When Tesla's (TSLA 4.96%) SolarCity was independent and growing quickly, the company's business was driven by the rapidly falling cost of installing solar panels. Not only were panels themselves getting cheaper, but companies were becoming more efficient selling and installing systems, lowering labor costs along the way. 

But the last two years has seen residential solar costs flatten. And with Tesla de-emphasizing its solar business, Vivint Solar (VSLR) and Sunrun (RUN -3.09%) are the two biggest installers to watch. If current trends continue, they may struggle to lower costs in 2017 and that could limit opportunities for growth. 

A rooftop solar installation on a large roof on a sunny day.

Image source: Getty Images.

Where are the cost reductions? 

Below is a chart of the total cost to build and install solar systems for Vivint Solar. You can see that costs have fluctuated over the last five quarters, but have generally been between $2.85 and $3.00 per watt. Notice that installations costs have gone down, but sales and marketing and administrative costs have gone up as sales to early adopters have dried up. 

Vivint Solar's cost per watt over time, starting at $3.21 in Q1 2015 and falling to $2.88 in Q2 2017.

Image source: Vivint Solar.

A similar trend shows up at Sunrun. Overall, its costs have been flat over the last four quarters and overall installation costs are up as well. 

Sunrun's cost per watt over time.

Image source: Sunrun.

The fact that solar costs haven't come down considerably in the past year is notable because solar module costs dropped by about one-third between the second quarter of 2016 and the end of 2016 (or $0.15 per watt). That alone should have helped reduce costs, but it didn't. A major reason is that residential solar installers are spending more than ever to acquire customers. 

Why cutting costs is such a big deal

The fact that solar costs aren't coming down rapidly doesn't bode well for future growth of the national installers.
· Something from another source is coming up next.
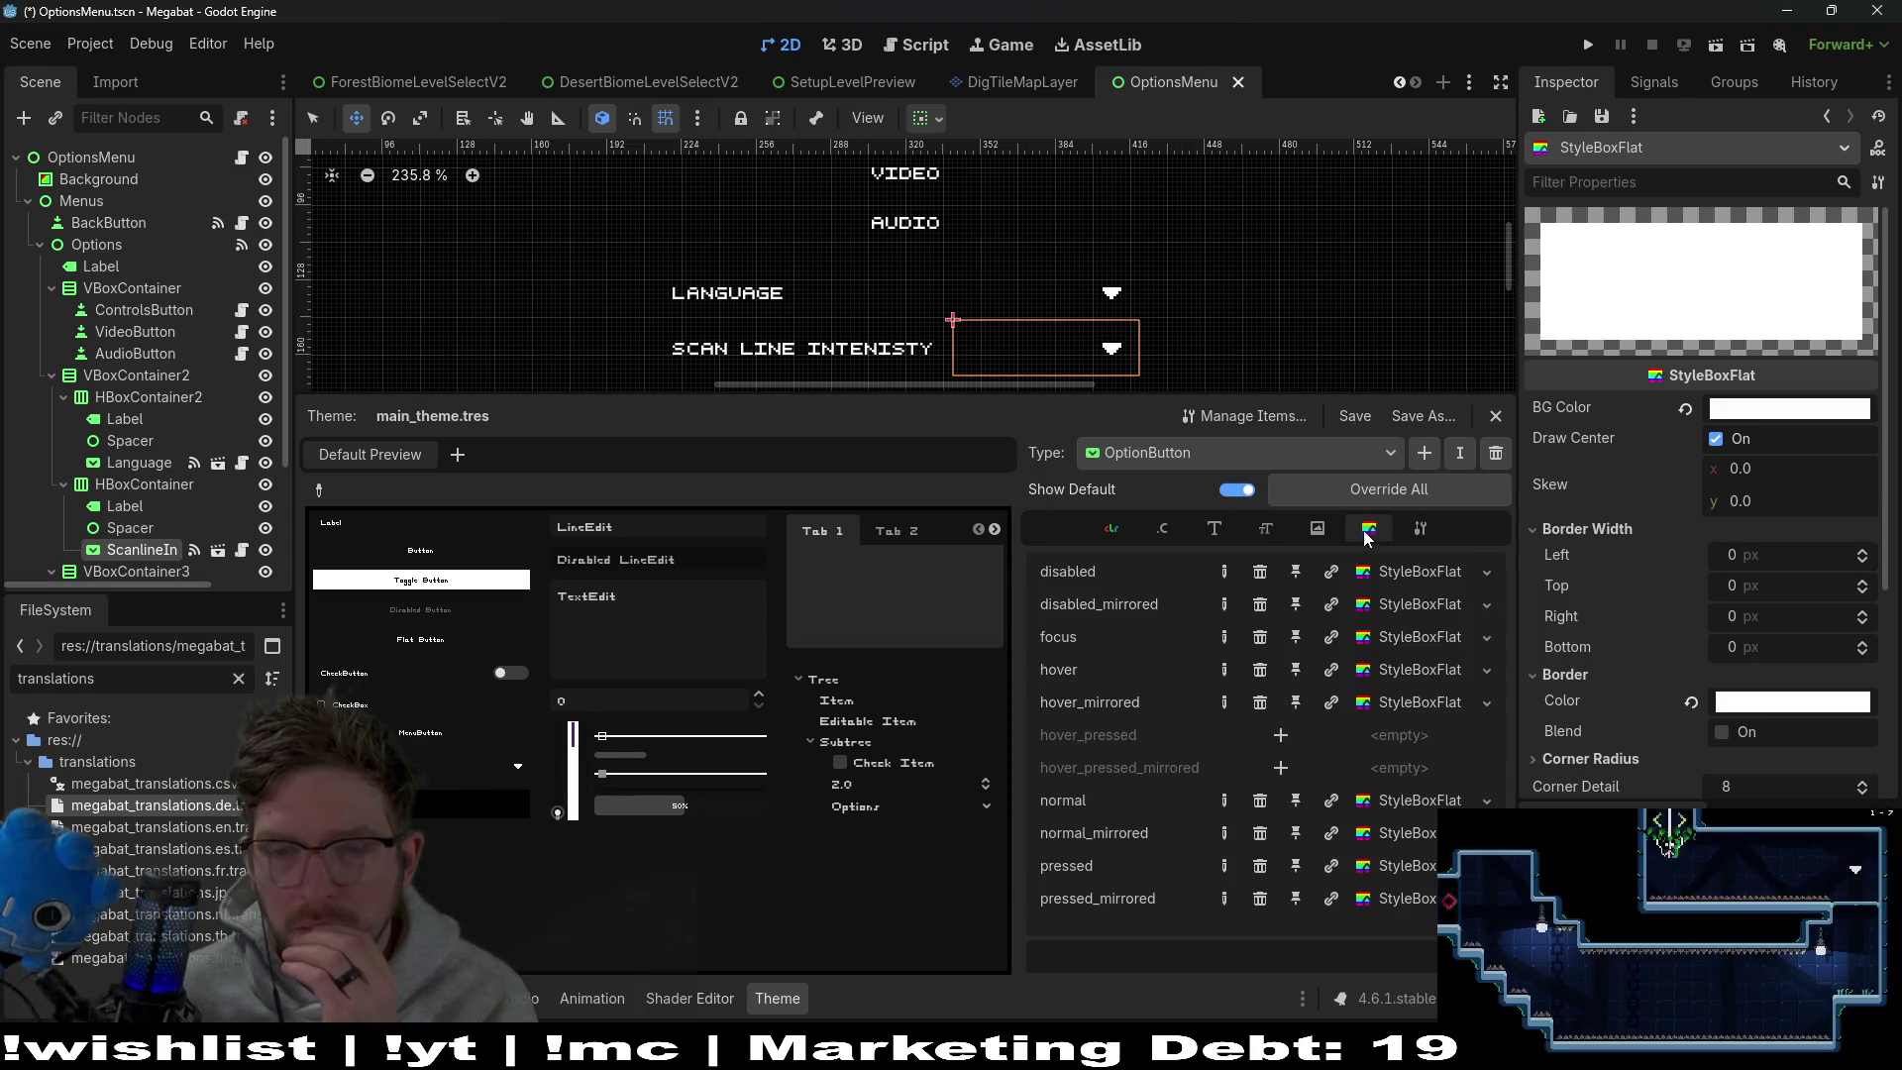
# Set font_hover_color and font_focus_color to black, then save and run the game
pyautogui.click(1111, 528)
They need costs to decline to move into markets that aren't as sunny or electricity costs aren't as high as places like Hawaii, California, or Massachusetts. 

In particular, states like Florida and Texas should be growth markets, but they have much lower utility electricity costs of 10.5 cents/kWh and 8.7 cents/kWh, which is much lower than a state like California at 15.4 cents/kWh. High installation costs will limit the market. That makes the flat-lining costs troubling for national installers.  

Rethinking residential solar

The cost trends you see above are also indicative of a changing residential solar market for investors. Ever since the rooftop solar industry started to emerge as a viable product, it was dominated by companies with scale and low costs from the buying power scale brought, despite the fact that they were installing commodity products. But over the past two years, scale has become a hindrance. 

Local and regional installers have gained market share since early 2016 because they are no longer at a component cost disadvantage and they have a lower cost base than national companies. They don't have the overhead of sales and administrative staff, often operating a small shop with a few crews. And a small installer can sell most systems on referrals, lowering customer acquisition costs. 

Product differentiation is also something small installers are having some success with. SunPower's (SPWR -3.09%) high-efficiency solar panels are gaining market share and its model to sell through local and regional installers gives it more flexibility as market conditions change (see Nevada's solar turmoil). 

Digital sales will also need to play a bigger role, which could help lower overall installation costs. But I think it's clear that the low-hanging fruit, in terms of both cost cuts and customers wanting to go solar, has been picked. And companies are going to have to differentiate on something other than cost alone.